La Sarl Amplitude Immobilier et MMA devront in solidum leur verser la somme de 1500 € en application de l’article 700 du code de procédure civile au titre de leurs frais d’appel.
PAR CES MOTIFS
La cour'
Statuant dans les limites de sa saisine
Infirme la décision entreprise, sauf en ce qu’elle a débouté les parties du surplus de leurs demandes, condamné la Sarl Amplitude Immobilier à payer à M. E Y et Mme A B épouse Y la somme de 3000 € au titre de l’article 700 du code de procédure civile et condamné aux dépens la Sarl Amplitude Immobilier et la SA MMA Iard.

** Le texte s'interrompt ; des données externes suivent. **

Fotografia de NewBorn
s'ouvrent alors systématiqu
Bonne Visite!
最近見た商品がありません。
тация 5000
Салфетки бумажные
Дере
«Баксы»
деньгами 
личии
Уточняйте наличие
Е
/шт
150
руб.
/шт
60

Statuant à nouveau des chefs infirmés':
Condamne in solidum la Sarl Amplitude Immobilier et la SA MMA Iard à verser à M.et Mme Y en réparation des préjudices subis les sommes suivantes':
* 12 934,66 € au titre des arriérés de loyers, charges et indemnités d’occupation
* *7 534,15 € au titre des dégradations de l’appartement
* 4 523,77 € au titre des frais d’huissier
outre intérêts au taux légal à compter du 16 Août 2018, avec capitalisation des intérêts dans les conditions de l’article 1343-2 du code civil .
Y ajoutant
Condamne in solidum la Sarl Amplitude Immobilier et la SA MMA Iard à verser à M. et Mme Y la somme de 1500 € au titre de l’article 700 du code de procédure civile en cause d’appel,
Condamne in solidum la Sarl Amplitude Immobilier et la SA MMA Iard aux dépens d’appel.